Título: Veredicto: culpado
Autor: D'Angelo, Ana
Fonte: Correio Braziliense, 06/11/2011, Economia, p. 12

Responsabilidade recai sobre trabalhador

Família não se conforma com a decisão da Justiça, que, na maioria dos casos, aceita análises superficiais

Durante quase 20 anos, de segunda a sábado, José Arnaldo Vargas, 49 anos, trabalhou como instalador de acessórios numa concessionária de veículos em Brasília. Nunca sofrera qualquer acidente. Chegou a integrar a Comissão Interna de Prevenção de Acidentes (Cipa) da empresa por dois anos. Em 9 de fevereiro de 2007, ele foi enterrado com o veredicto de culpado. José Arnaldo morreu ao ser atingido pelo veículo que consertava junto com um colega, ao despencar do elevador eletromecânico que o sustentava no alto.

Os peritos da Polícia Civil concluíram que o equipamento funcionava regularmente e que a culpa foi de Vargas, que não verificou, "no início do içamento", se o veículo estava bem posicionado no elevador. Não foi considerada, na perícia, a técnica do trabalho, que implica forçar o veículo para baixo ao colocar as peças, o que Vargas e o outro funcionário fizeram naquele dia. A Justiça do Trabalho acolheu a defesa da concessionária Disbrave com base no laudo da Polícia Civil, atribuindo "culpa exclusiva" à vítima, e negou a indenização por danos morais pedida pela família.

* _ENTRADAS FORNECIDAS_:
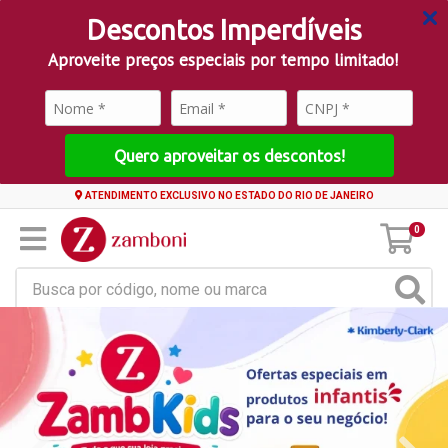
Descontos Imperdíveis
Aproveite preços especiais por tempo limitado!
Quero aproveitar os descontos!
ATENDIMENTO EXCLUSIVO NO ESTADO DO RIO DE JANEIRO
0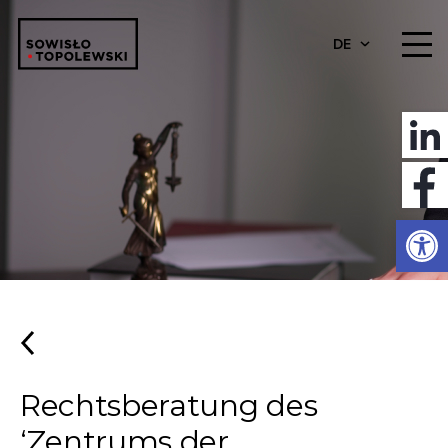
DE
Werkzeugl
Rechtsberatung des
‘Zentrums der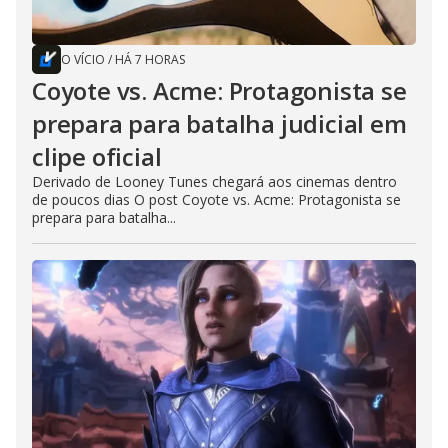
O VÍCIO
/
HÁ 7 HORAS
Coyote vs. Acme: Protagonista se
prepara para batalha judicial em
clipe oficial
Derivado de Looney Tunes chegará aos cinemas dentro
de poucos dias O post Coyote vs. Acme: Protagonista se
prepara para batalha...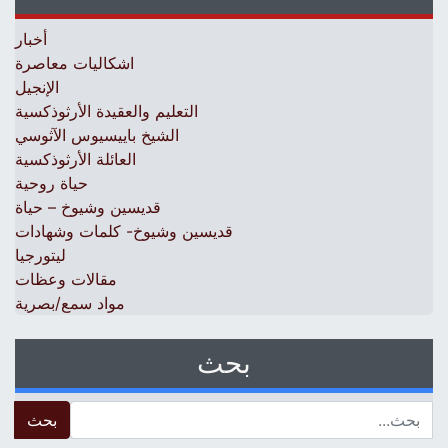
أخبار
اشكاليات معاصرة
الإنجيل
التعليم والعقيدة الأرثوذكسية
الشيخ باييسيوس الآثوسي
العائلة الأرثوذكسية
حياة روحية
قديسين وشيوخ – حياة
قديسين وشيوخ- كلمات وشهادات
ليتورجيا
مقالات وعظات
مواد سمع/بصرية
بحث
 for:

* _EXPLORE O MATERIAL_:
A - Segundo a reportagem sobre a morte de José Arnaldo Vargas, por quanto tempo ele trabalhou como instalador de acessórios na concessionária?
B - Transcreva da reportagem sobre a morte de José Arnaldo Vargas todo o trecho que vai de "Responsabilidade recai sobre" até "sustentava no alto.".
C - Prolongue a reportagem sobre a morte de José Arnaldo Vargas a partir da última frase apresentada.

* _RESULTADOS ESPERADOS_:
A - Durante quase 20 anos.

B -
Responsabilidade recai sobre trabalhador

Família não se conforma com a decisão da Justiça, que, na maioria dos casos, aceita análises superficiais

Durante quase 20 anos, de segunda a sábado, José Arnaldo Vargas, 49 anos, trabalhou como instalador de acessórios numa concessionária de veículos em Brasília. Nunca sofrera qualquer acidente. Chegou a integrar a Comissão Interna de Prevenção de Acidentes (Cipa) da empresa por dois anos. Em 9 de fevereiro de 2007, ele foi enterrado com o veredicto de culpado. José Arnaldo morreu ao ser atingido pelo veículo que consertava junto com um colega, ao despencar do elevador eletromecânico que o sustentava no alto.

C -
A busca da culpa do funcionário pelas tragédias ainda é a prática na análise dos acidentes, e é aceita pela Justiça, mas está ultrapassada do ponto de vista do conhecimento científico, diz o médico do trabalho e doutor em saúde pública Ildeberto Muniz de Almeida, professor da Universidade do Estado de São Paulo (Inesp). "Essa visão tradicional, que centra a explicação do acidente na pessoa da vítima, é individualizadora, reducionista", denuncia.

O auditor-fiscal do trabalho na Superintendência Regional do Trabalho e Emprego em Fortaleza Mauro Khouri critica esse modelo de análise centrado na noção do ato inseguro. "Um grande número de acidentes está resumido nisso: de que o funcionário não prestou atenção. Mas não se pode estabelecer um sistema de segurança baseado na atenção da pessoa. Tem que haver outras medidas de proteção coletiva", alerta.

Controle Para o médico e professor da Unesp, essa visão tradicional inibe a prevenção, porque a origem do problema permanece. Pressupõe que o trabalhador faz o que quer, que poderia fazer de outro jeito e que tem o controle absoluto da situação, dos meios disponíveis, dos materiais necessários, o que não é verdade. "Isso significa pensar também que as condições do ambiente em que se dá o trabalho nunca mudam. Mas elas são variáveis, conforme a época, a quantidade de pedidos e a demanda, a disponibilidade de material, entre outros fatores", destaca Almeida. Ele afirma que não é mais possível encontrar casos de acidentes explicados pela culpa exclusiva da vítima.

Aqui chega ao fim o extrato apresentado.